Tilapia are horribly invasive and can wreck natural ecosystems – that is not very sustainable and arguably promotes disorder. Folks throw the word sustainable around but do not know what it really means. There could never be 100% sustainability because that would defy the second law of thermodynamics or the entropy law. “Thermodynamics indicates that economic growth leads to increasing disorder” Sustainable development attempts to bring down the level of disorder or manage it. It is all we can really do.

People often confuse organic and sustainable or use them interchangeably. If I purchase organically grown apples from New Zealand at a supermarket in Michigan versus picking the apples growing in my own backyard in Michigan that behavior is not very sustainable. In fact, purchasing apples grown through the traditional mechanization process here in Michigan is actually more sustainable then me purchasing organic apples grown in New Zealand. However, locally grown organic produce from small farmers is much more sustainable and efficient in terms of economic opportunity and not increasing the entropy within a system. The same can be extrapolated to fish.

People make the argument for tilapia because they grow fast and can be fed on a vegetarian diet. I use to farm them in Peace Corps as part of an integrated sustainable farming model. The pond is stocked with fingerlings and a compost/cow manure pile is used to produce an algal bloom to feed the fish in addition to any vegetable scarps such as rice and taro leaves. In 6 months, you have hand-sized tilapia that are great for frying. You harvest and keep some fingerlings to restock. It is a pretty sustainable system with no need for fertilizer inputs. The downside is that Tilapia are invasive and must be kept appropriately so they do not escape. In Madagascar, unfortunately tilapia were everywhere and pose a threat to the beautiful native cichlids. Since tilapia sp. are African cichlids too, I was interested in possibly farming native cichlid species to preserve biodiversity and promote an alternative but the country broke out in war. As we all know, war is not very sustainable.

Mark Powell said...

Buck, what about the concern that farming native species will produce inferior strains of native species that will interbreed if they escape? Using natives is not a solution by itself.

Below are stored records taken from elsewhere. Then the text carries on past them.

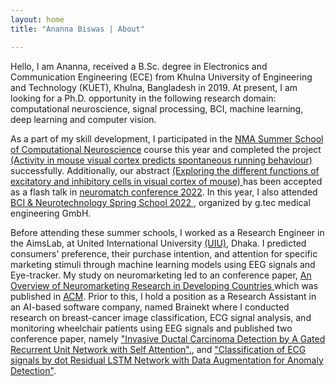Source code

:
 ```yaml
---
layout: home
title: "Ananna Biswas | About"

---
```


 Hello, I am Ananna, received a B.Sc. degree in Electronics and Communication Engineering (ECE) from Khulna University of Engineering and Technology (KUET), Khulna,
 Bangladesh in 2019. At present, I am looking for a Ph.D. opportunity in the following research domain: computational neuroscience, signal processing, BCI, machine
 learning, deep learning and computer vision.

 As a part of my skill development, I participated in the <a href = "https://compneuro.neuromatch.io/tutorials/intro.html" target="_blank">NMA Summer School of 
 Computational Neuroscience</a> course this year and completed the project <a href = "https://anannabiswas.github.io/projects" target="_blank"> (Activity in mouse visual
 cortex predicts spontaneous running behaviour)</a> successfully. Additionally, our abstract <a href = "https://conference.neuromatch.io/abstract?edition=2022- 
 5&submission_id=recZnWRlYhS39CEJW" target="_blank"> (Exploring the different functions of excitatory and inhibitory cells in visual cortex of mouse) </a> has been 
 accepted as a flash talk in <a href= "https://conference.neuromatch.io/"> neuromatch conference 2022</a>. In this year, I also attended <a href =
 "https://www.gtec.at/spring-school-2022/" target="_blank"> BCI & Neurotechnology Spring School 2022 </a>, organized by g.tec medical engineering GmbH.
 
 Before attending these summer schools, I worked as a Research Engineer in the AimsLab, at United International University <a href = "https://www.uiu.ac.bd/">(UIU)</a>,
 Dhaka. I predicted consumers' preference, their purchase intention, and attention for specific marketing stimuli through machine learning models using EEG signals and 
 Eye-tracker. My study on neuromarketing led to an conference paper, <a href = "https://anannabiswas.github.io/assets/paper/icca.pdf" target="_blank"> An Overview of
 Neuromarketing Research in Developing Countries </a> which was published in <a href= "https://dl.acm.org/doi/abs/10.1145/3542954.3542977" target="_blank">
 ACM</a>. Prior to this, I hold a position as a Research Assistant in an AI-based software company, named Brainekt where I conducted research on breast-cancer image 
 classification, ECG signal analysis, and monitoring wheelchair patients using EEG signals and published two conference paper, namely <a href ="/assets/paper/eict.pdf"
 target="_blank">"Invasive Ductal Carcinoma Detection by A Gated Recurrent Unit Network with Self Attention".</a>, and <a href ="/assets/paper/iccit.pdf"
 target="_blank">"Classification of ECG signals by dot Residual LSTM Network with Data Augmentation for Anomaly Detection"</a>.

Escapes are a problem, but what do we do? Stop all fish farming? There are many issues involved in sustainability, as you have pointed out. Since we have to grow food, we should compare impacts of various options, not look for mythical zero impact solutions.

Buck said...

I agree that using natives should not be a single solution or probably even viable in most situations. I just thought it was a good idea at the time and probably could work since tilapia nilotica had to be viewed as such at one time. "We should compare impacts of various options" was my point exactly since zero impact cannot happen. A holistic, healthy, negotiated, well thought framework is best.